====== Task inputs

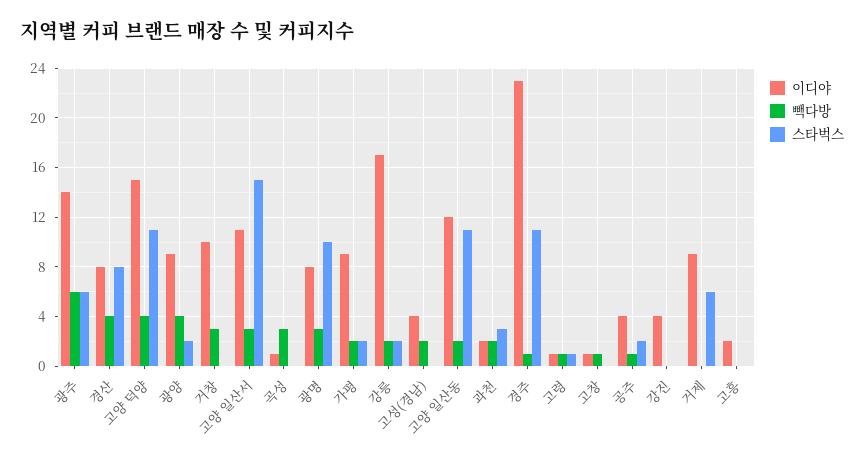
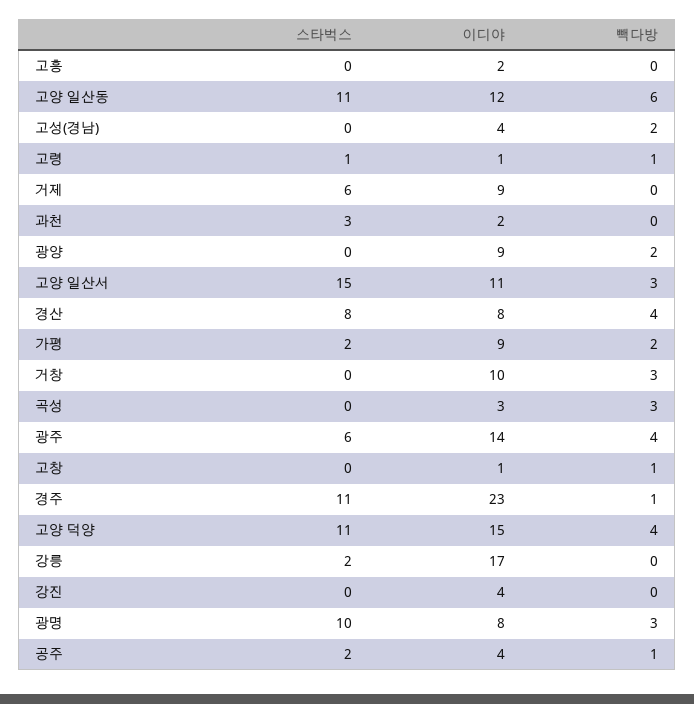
  {
    "이디야": {
      "광주": 14,
      "경산": 8,
      "고양 덕양": 15,
      "광양": 9,
      "거창": 10,
      "고양 일산서": 11,
-     "곡성": 1,
+     "곡성": 3,
      "광명": 8,
      "가평": 9,
      "강릉": 17,
      "고성(경남)": 4,
      "고양 일산동": 12,
      "과천": 2,
      "경주": 23,
      "고령": 1,
      "고창": 1,
      "공주": 4,
      "강진": 4,
      "거제": 9,
      "고흥": 2
    },
    "빽다방": {
-     "광주": 6,
+     "광주": 4,
      "경산": 4,
      "고양 덕양": 4,
-     "광양": 4,
+     "광양": 2,
      "거창": 3,
      "고양 일산서": 3,
      "곡성": 3,
      "광명": 3,
      "가평": 2,
-     "강릉": 2,
+     "강릉": 0,
      "고성(경남)": 2,
-     "고양 일산동": 2,
+     "고양 일산동": 6,
-     "과천": 2,
+     "과천": 0,
      "경주": 1,
      "고령": 1,
      "고창": 1,
      "공주": 1,
      "강진": 0,
      "거제": 0,
      "고흥": 0
    },
    "스타벅스": {
      "광주": 6,
      "경산": 8,
      "고양 덕양": 11,
-     "광양": 2,
+     "광양": 0,
      "거창": 0,
      "고양 일산서": 15,
      "곡성": 0,
      "광명": 10,
      "가평": 2,
      "강릉": 2,
      "고성(경남)": 0,
      "고양 일산동": 11,
      "과천": 3,
      "경주": 11,
      "고령": 1,
      "고창": 0,
      "공주": 2,
      "강진": 0,
      "거제": 6,
      "고흥": 0
    }
  }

============

### Required work:
An exact copy of the listing above is to be set down, with no pictures in it.

### Your response:
  {
    "이디야": {
      "광주": 14,
      "경산": 8,
      "고양 덕양": 15,
      "광양": 9,
      "거창": 10,
      "고양 일산서": 11,
-     "곡성": 1,
+     "곡성": 3,
      "광명": 8,
      "가평": 9,
      "강릉": 17,
      "고성(경남)": 4,
      "고양 일산동": 12,
      "과천": 2,
      "경주": 23,
      "고령": 1,
      "고창": 1,
      "공주": 4,
      "강진": 4,
      "거제": 9,
      "고흥": 2
    },
    "빽다방": {
-     "광주": 6,
+     "광주": 4,
      "경산": 4,
      "고양 덕양": 4,
-     "광양": 4,
+     "광양": 2,
      "거창": 3,
      "고양 일산서": 3,
      "곡성": 3,
      "광명": 3,
      "가평": 2,
-     "강릉": 2,
+     "강릉": 0,
      "고성(경남)": 2,
-     "고양 일산동": 2,
+     "고양 일산동": 6,
-     "과천": 2,
+     "과천": 0,
      "경주": 1,
      "고령": 1,
      "고창": 1,
      "공주": 1,
      "강진": 0,
      "거제": 0,
      "고흥": 0
    },
    "스타벅스": {
      "광주": 6,
      "경산": 8,
      "고양 덕양": 11,
-     "광양": 2,
+     "광양": 0,
      "거창": 0,
      "고양 일산서": 15,
      "곡성": 0,
      "광명": 10,
      "가평": 2,
      "강릉": 2,
      "고성(경남)": 0,
      "고양 일산동": 11,
      "과천": 3,
      "경주": 11,
      "고령": 1,
      "고창": 0,
      "공주": 2,
      "강진": 0,
      "거제": 6,
      "고흥": 0
    }
  }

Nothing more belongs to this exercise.